After attending the University of Colorado for one semester, Lamson transferred to this university to pursue a degree in criminology and criminal justice. Last fall, she joined SARPP and began to tell her story in more formal settings, for instance, to student groups and at sexual abuse awareness events.
Only 5 percent of sexual assaults on college campuses are reported, according to the American Association of University Women, and of those, most are kept secret, so Lamson tells her story for those who can’t or won’t, she said. The most rewarding moments are when fellow victims reveal hearing Lamson’s story made them decide to tell someone about their own abuse.
“When I’ve given a presentation with her, even if she doesn’t share her full story but shares she’s a survivor of sexual abuse, I know people listen to her,” said Bernstein, a senior family science major said. “And [they] really begin to believe that it’s real. I think that’s the biggest impact she has when she shares her story — it makes it a really real issue.”
And even if a presentation doesn’t go well, Lamson’s “never willing to give up,” Bernstein added.

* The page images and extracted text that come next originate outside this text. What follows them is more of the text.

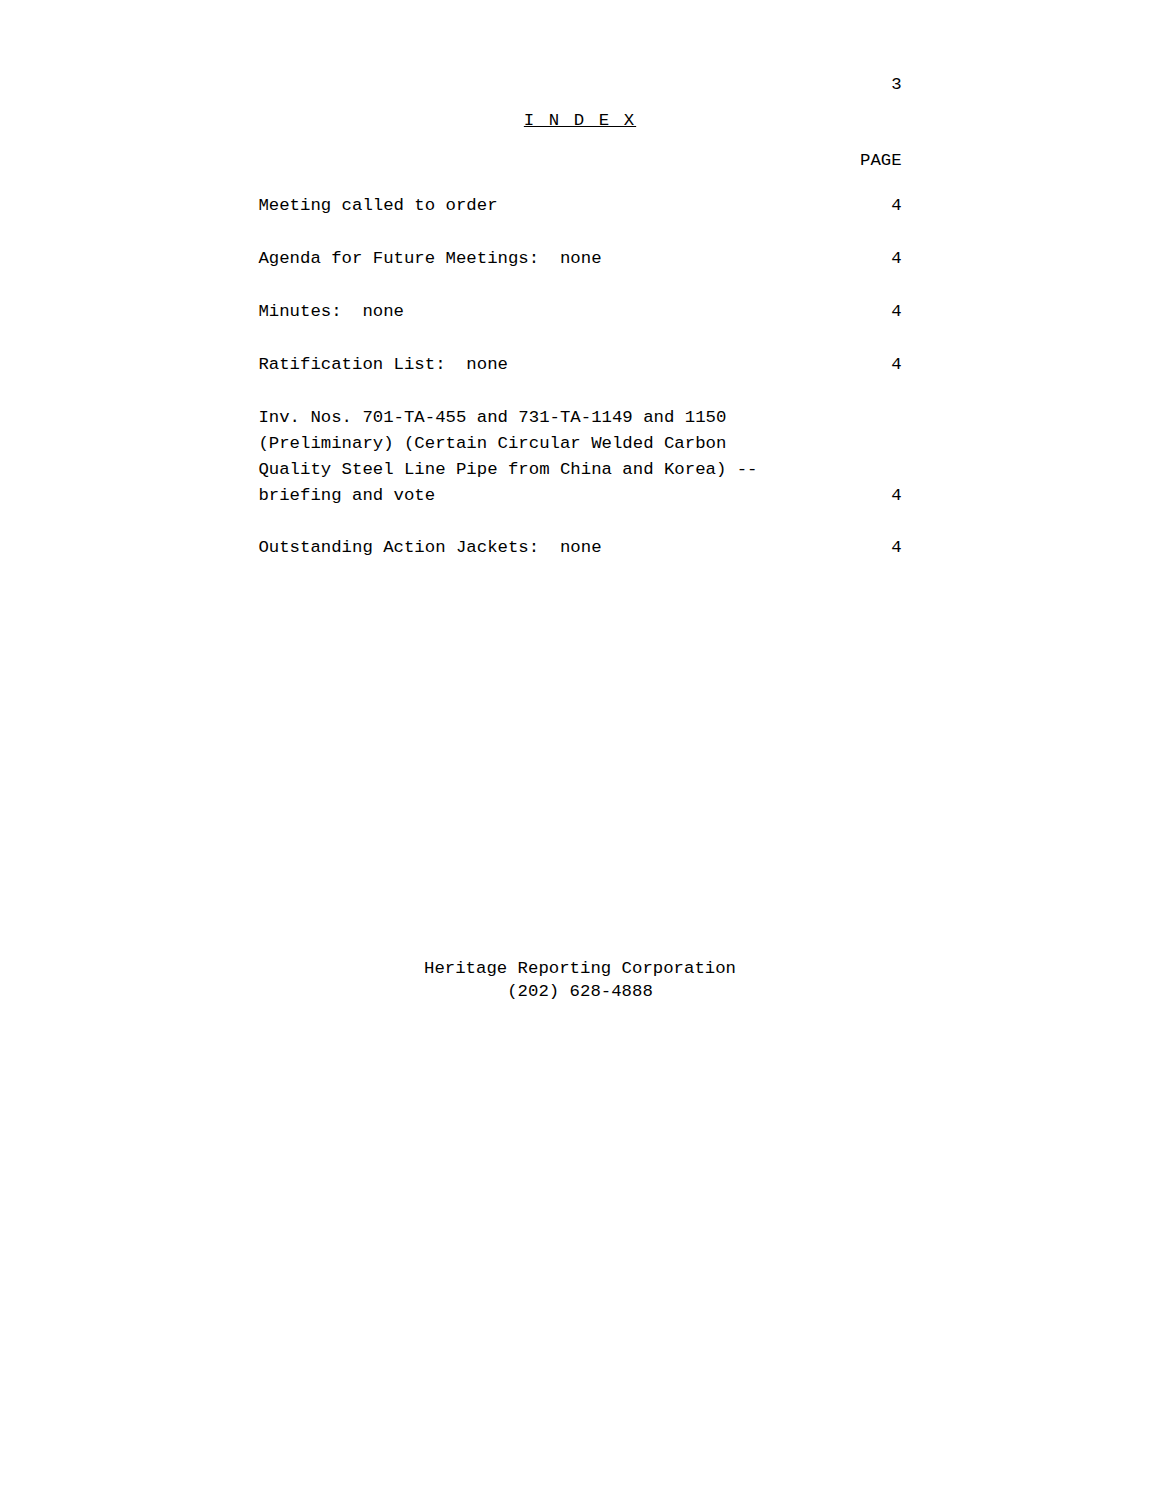3
I N D E X
PAGE
| Meeting called to order | 4 |
| Agenda for Future Meetings: none | 4 |
| Minutes: none | 4 |
| Ratification List: none | 4 |
| Inv. Nos. 701-TA-455 and 731-TA-1149 and 1150 (Preliminary) (Certain Circular Welded Carbon Quality Steel Line Pipe from China and Korea) -- briefing and vote | 4 |
| Outstanding Action Jackets: none | 4 |
Heritage Reporting Corporation
(202) 628-4888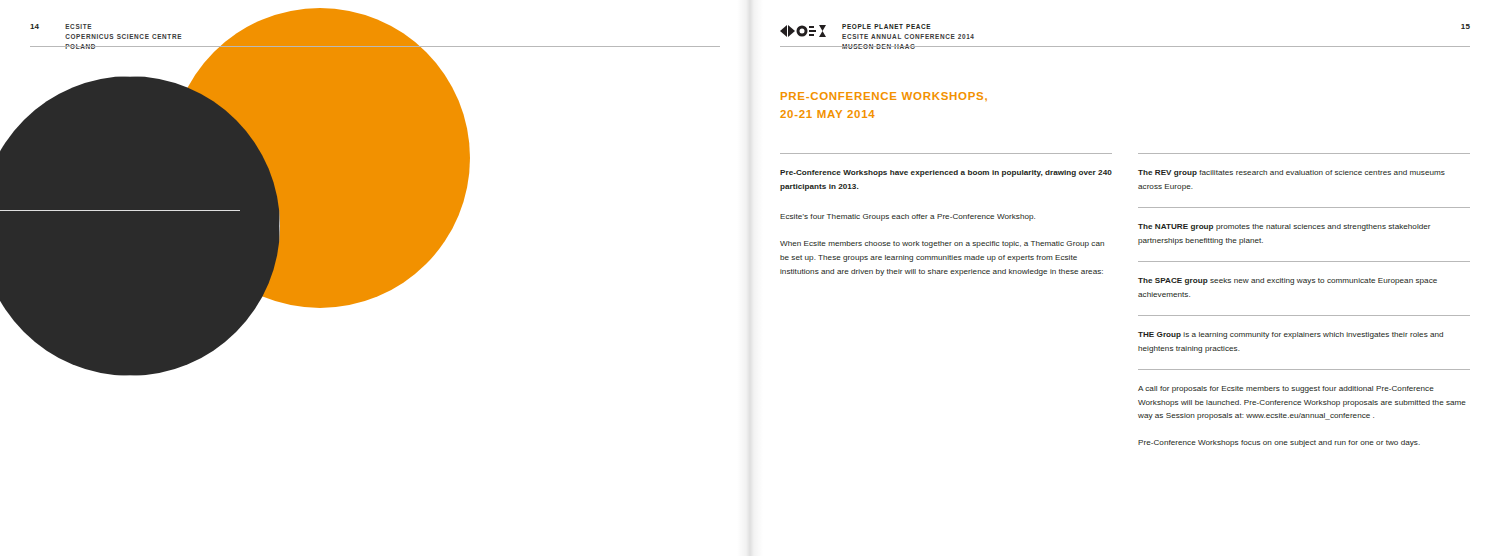14
ECSITE
COPERNICUS SCIENCE CENTRE
POLAND
PEOPLE PLANET PEACE
ECSITE ANNUAL CONFERENCE 2014
MUSEON DEN HAAG
15
Pre-Conference Workshops,
20‑21 May 2014
Pre-Conference Workshops have experienced a boom in popularity, drawing over 240 participants in 2013.
Ecsite’s four Thematic Groups each offer a Pre-Conference Workshop.
When Ecsite members choose to work together on a specific topic, a Thematic Group can be set up. These groups are learning communities made up of experts from Ecsite institutions and are driven by their will to share experience and knowledge in these areas:
The REV group facilitates research and evaluation of science centres and museums across Europe.
The NATURE group promotes the natural sciences and strengthens stakeholder partnerships benefitting the planet.
The SPACE group seeks new and exciting ways to communicate European space achievements.
THE Group is a learning community for explainers which investigates their roles and heightens training practices.
A call for proposals for Ecsite members to suggest four additional Pre-Conference Workshops will be launched. Pre-Conference Workshop proposals are submitted the same way as Session proposals at: www.ecsite.eu/annual_conference .
Pre-Conference Workshops focus on one subject and run for one or two days.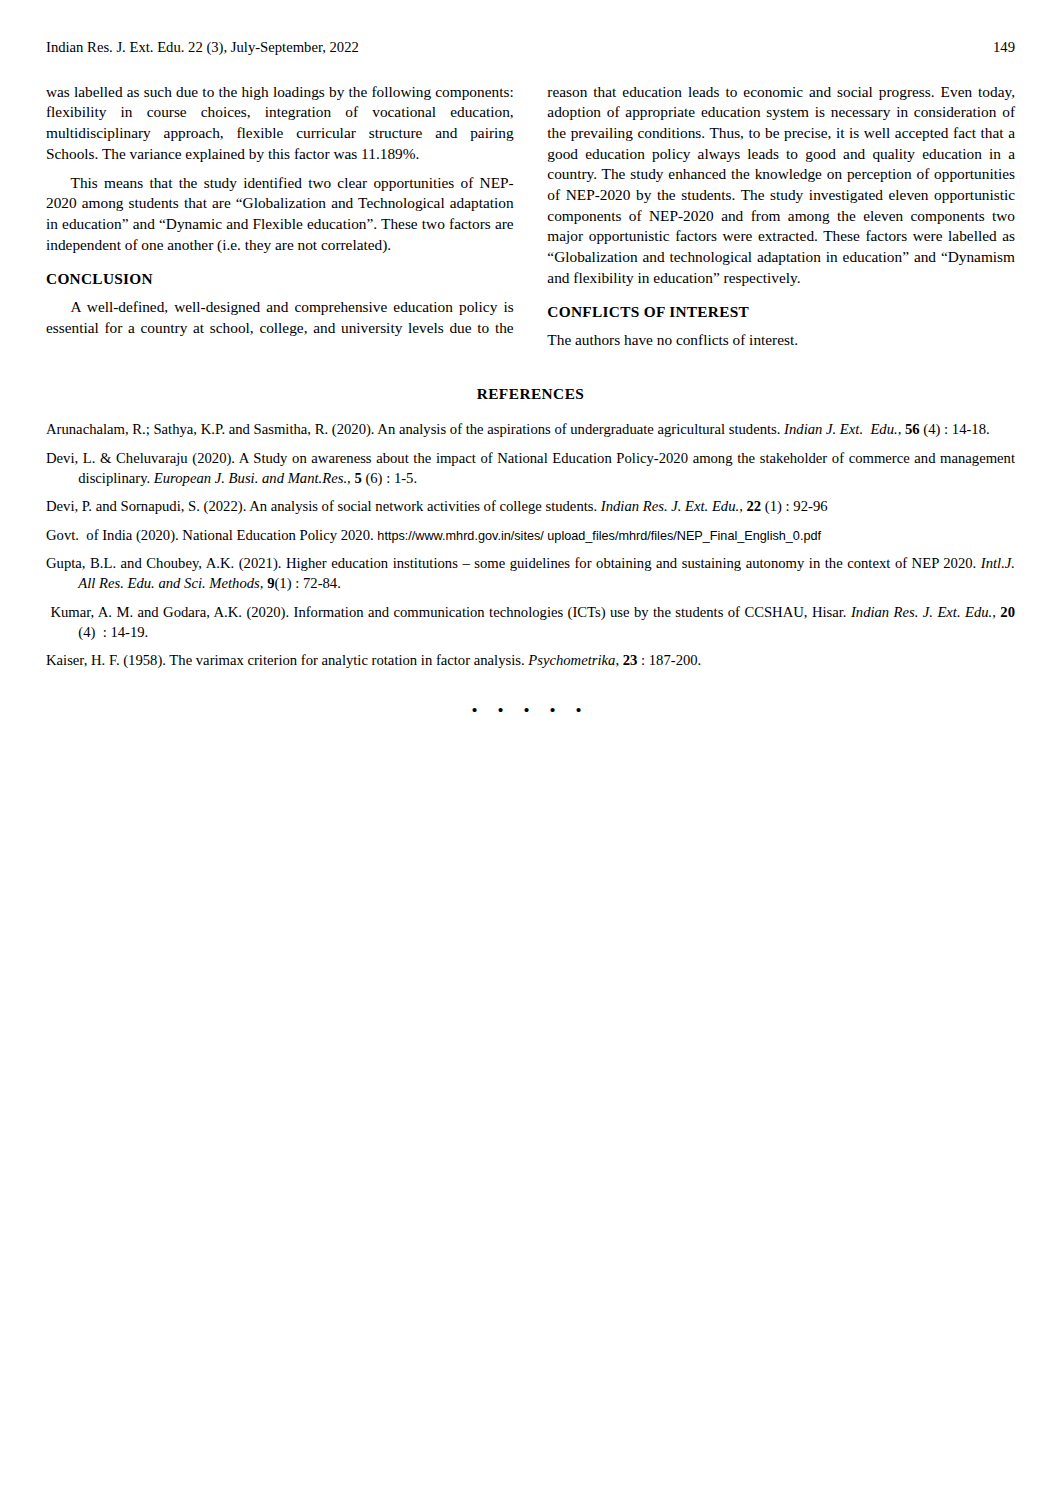Indian Res. J. Ext. Edu. 22 (3), July-September, 2022 149
was labelled as such due to the high loadings by the following components: flexibility in course choices, integration of vocational education, multidisciplinary approach, flexible curricular structure and pairing Schools. The variance explained by this factor was 11.189%.
This means that the study identified two clear opportunities of NEP-2020 among students that are “Globalization and Technological adaptation in education” and “Dynamic and Flexible education”. These two factors are independent of one another (i.e. they are not correlated).
Conclusion
A well-defined, well-designed and comprehensive education policy is essential for a country at school, college, and university levels due to the reason that education leads to economic and social progress. Even today, adoption of appropriate education system is necessary in consideration of the prevailing conditions. Thus, to be precise, it is well accepted fact that a good education policy always leads to good and quality education in a country. The study enhanced the knowledge on perception of opportunities of NEP-2020 by the students. The study investigated eleven opportunistic components of NEP-2020 and from among the eleven components two major opportunistic factors were extracted. These factors were labelled as “Globalization and technological adaptation in education” and “Dynamism and flexibility in education” respectively.
Conflicts of Interest
The authors have no conflicts of interest.
References
Arunachalam, R.; Sathya, K.P. and Sasmitha, R. (2020). An analysis of the aspirations of undergraduate agricultural students. Indian J. Ext. Edu., 56 (4) : 14-18.
Devi, L. & Cheluvaraju (2020). A Study on awareness about the impact of National Education Policy-2020 among the stakeholder of commerce and management disciplinary. European J. Busi. and Mant.Res., 5 (6) : 1-5.
Devi, P. and Sornapudi, S. (2022). An analysis of social network activities of college students. Indian Res. J. Ext. Edu., 22 (1) : 92-96
Govt. of India (2020). National Education Policy 2020. https://www.mhrd.gov.in/sites/ upload_files/mhrd/files/NEP_Final_English_0.pdf
Gupta, B.L. and Choubey, A.K. (2021). Higher education institutions – some guidelines for obtaining and sustaining autonomy in the context of NEP 2020. Intl.J. All Res. Edu. and Sci. Methods, 9(1) : 72-84.
Kumar, A. M. and Godara, A.K. (2020). Information and communication technologies (ICTs) use by the students of CCSHAU, Hisar. Indian Res. J. Ext. Edu., 20 (4) : 14-19.
Kaiser, H. F. (1958). The varimax criterion for analytic rotation in factor analysis. Psychometrika, 23 : 187-200.
• • • • •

Lamson’s biological father, Harold Lamson, said he’s “as proud as [he] can be” of his daughter. He was first wary about the idea of Lamson sharing her experiences, but he has opened up to it based on what he’s seen his daughter do.
Lamson and other SARPP members want to change society’s “rape culture,” where objectifying and sexualizing women is accepted and even encouraged, Lamson said.
“We’re so in the college lifestyle thinking we have to go out on a Friday and a Saturday night and a man has to bring home a woman to be a real man,” she said. “People might think they didn’t even rape someone. Or you can see someone walking upstairs in a party, like not realizing that person is blacked out. They’re not going to remember it; they’re not going to give consent.”
In the future, Lamson hopes to work in a nonprofit or women’s shelter, telling her story and working directly with victims of similar crimes. But she’s not wasting any time before graduation — Lamson is writing a book about her experiences and worked four jobs and an internship last semester.
“If she knows there’s something that she wants, she’s going to do what she can to get it,” said Lamson’s friend Taylor Douglas, a biology and Spanish major.
Although her life has been changed permanently, Lamson accepts her past has made her who she is today. After she graduates in May, she hopes she can help other victims find that same peace.
“I don’t wish that it never happened, because I do think it has positively changed me,” Lamson said. “One thing my mom used to say was ‘God let this happen to you because he knew you were strong enough to handle it.’ And I don’t believe in God, but I do like to believe this happened to me because I am strong enough to handle it. … So I wouldn’t change it.
“I know that all of the pain was totally worth it, in how much I’ve been able to impact other people.”